All of lore.kernel.org
 help / color / mirror / Atom feed
From: Gavin Shan <gshan@redhat.com>
To: Jason Wang <jasowang@redhat.com>
Cc: virtualization@lists.linux.dev, linux-kernel@vger.kernel.org,
	mst@redhat.com, davem@davemloft.net, stefanha@redhat.com,
	sgarzare@redhat.com, keirf@google.com, yihyu@redhat.com,
	shan.gavin@gmail.com, Will Deacon <will@kernel.org>
Subject: Re: [PATCH v2 1/2] vhost: Add smp_rmb() in vhost_vq_avail_empty()
Date: Thu, 28 Mar 2024 10:27:33 +1000	[thread overview]
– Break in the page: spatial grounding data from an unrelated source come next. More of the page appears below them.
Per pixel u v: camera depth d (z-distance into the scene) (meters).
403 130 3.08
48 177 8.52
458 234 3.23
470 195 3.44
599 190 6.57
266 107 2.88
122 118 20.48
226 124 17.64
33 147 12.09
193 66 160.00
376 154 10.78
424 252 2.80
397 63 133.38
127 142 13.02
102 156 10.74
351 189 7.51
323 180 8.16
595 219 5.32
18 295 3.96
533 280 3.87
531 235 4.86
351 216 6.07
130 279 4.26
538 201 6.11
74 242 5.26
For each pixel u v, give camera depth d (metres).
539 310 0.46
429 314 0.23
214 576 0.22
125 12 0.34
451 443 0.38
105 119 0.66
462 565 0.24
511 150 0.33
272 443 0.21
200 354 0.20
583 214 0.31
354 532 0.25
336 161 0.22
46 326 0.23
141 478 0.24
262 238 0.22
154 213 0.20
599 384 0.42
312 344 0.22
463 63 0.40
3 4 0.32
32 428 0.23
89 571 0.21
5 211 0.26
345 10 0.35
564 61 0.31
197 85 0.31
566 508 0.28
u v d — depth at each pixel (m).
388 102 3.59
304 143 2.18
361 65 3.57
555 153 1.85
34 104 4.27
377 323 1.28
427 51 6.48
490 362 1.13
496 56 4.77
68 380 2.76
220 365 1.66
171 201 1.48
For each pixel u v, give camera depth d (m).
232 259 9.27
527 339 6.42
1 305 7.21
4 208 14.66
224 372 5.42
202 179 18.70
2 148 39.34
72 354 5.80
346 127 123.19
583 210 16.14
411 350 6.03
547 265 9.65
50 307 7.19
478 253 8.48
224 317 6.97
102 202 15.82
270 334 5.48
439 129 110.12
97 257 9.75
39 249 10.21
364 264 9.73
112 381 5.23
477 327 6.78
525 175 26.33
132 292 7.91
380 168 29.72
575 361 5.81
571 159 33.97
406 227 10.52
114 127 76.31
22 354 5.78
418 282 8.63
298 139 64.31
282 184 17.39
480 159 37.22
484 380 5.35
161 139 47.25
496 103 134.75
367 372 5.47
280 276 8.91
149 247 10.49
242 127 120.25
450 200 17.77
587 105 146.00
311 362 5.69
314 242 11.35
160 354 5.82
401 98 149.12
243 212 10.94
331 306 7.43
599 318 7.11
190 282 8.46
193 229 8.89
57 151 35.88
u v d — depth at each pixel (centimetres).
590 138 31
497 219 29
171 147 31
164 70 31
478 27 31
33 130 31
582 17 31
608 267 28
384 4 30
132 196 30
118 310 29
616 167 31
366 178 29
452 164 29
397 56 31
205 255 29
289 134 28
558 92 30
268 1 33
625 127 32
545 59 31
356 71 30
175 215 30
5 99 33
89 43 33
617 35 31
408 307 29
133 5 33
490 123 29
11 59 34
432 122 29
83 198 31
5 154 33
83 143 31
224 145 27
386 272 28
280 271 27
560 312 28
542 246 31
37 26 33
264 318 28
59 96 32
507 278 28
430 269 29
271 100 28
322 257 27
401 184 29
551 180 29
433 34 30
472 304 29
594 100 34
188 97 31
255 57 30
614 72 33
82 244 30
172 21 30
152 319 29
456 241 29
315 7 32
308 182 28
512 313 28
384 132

Message-ID: <48b1cc13-849f-4f36-b328-175417a1e4d2@redhat.com> (raw)
In-Reply-To: <CACGkMEti3xtqHxhM-DGcquP6UncELUzrNeVor45wfGRCBkkZrg@mail.gmail.com>

On 3/27/24 17:42, Jason Wang wrote:
> On Wed, Mar 27, 2024 at 3:35 PM Gavin Shan <gshan@redhat.com> wrote:
>>
>> On 3/27/24 14:08, Gavin Shan wrote:
>>> On 3/27/24 12:44, Jason Wang wrote:
>>>> On Wed, Mar 27, 2024 at 10:34 AM Jason Wang <jasowang@redhat.com> wrote:
>>>>> On Wed, Mar 27, 2024 at 7:39 AM Gavin Shan <gshan@redhat.com> wrote:
>>>>>>
>>>>>> A smp_rmb() has been missed in vhost_vq_avail_empty(), spotted by
>>>>>> Will Deacon <will@kernel.org>. Otherwise, it's not ensured the
>>>>>> available ring entries pushed by guest can be observed by vhost
>>>>>> in time, leading to stale available ring entries fetched by vhost
>>>>>> in vhost_get_vq_desc(), as reported by Yihuang Yu on NVidia's
>>>>>> grace-hopper (ARM64) platform.
>>>>>>
>>>>>>     /home/gavin/sandbox/qemu.main/build/qemu-system-aarch64      \
>>>>>>     -accel kvm -machine virt,gic-version=host -cpu host          \
>>>>>>     -smp maxcpus=1,cpus=1,sockets=1,clusters=1,cores=1,threads=1 \
>>>>>>     -m 4096M,slots=16,maxmem=64G                                 \
>>>>>>     -object memory-backend-ram,id=mem0,size=4096M                \
>>>>>>      :                                                           \
>>>>>>     -netdev tap,id=vnet0,vhost=true                              \
>>>>>>     -device virtio-net-pci,bus=pcie.8,netdev=vnet0,mac=52:54:00:f1:26:b0
>>>>>>      :
>>>>>>     guest# netperf -H 10.26.1.81 -l 60 -C -c -t UDP_STREAM
>>>>>>     virtio_net virtio0: output.0:id 100 is not a head!
>>>>>>
>>>>>> Add the missed smp_rmb() in vhost_vq_avail_empty(). Note that it
>>>>>> should be safe until vq->avail_idx is changed by commit 275bf960ac697
>>>>>> ("vhost: better detection of available buffers").
>>>>>>
>>>>>> Fixes: 275bf960ac697 ("vhost: better detection of available buffers")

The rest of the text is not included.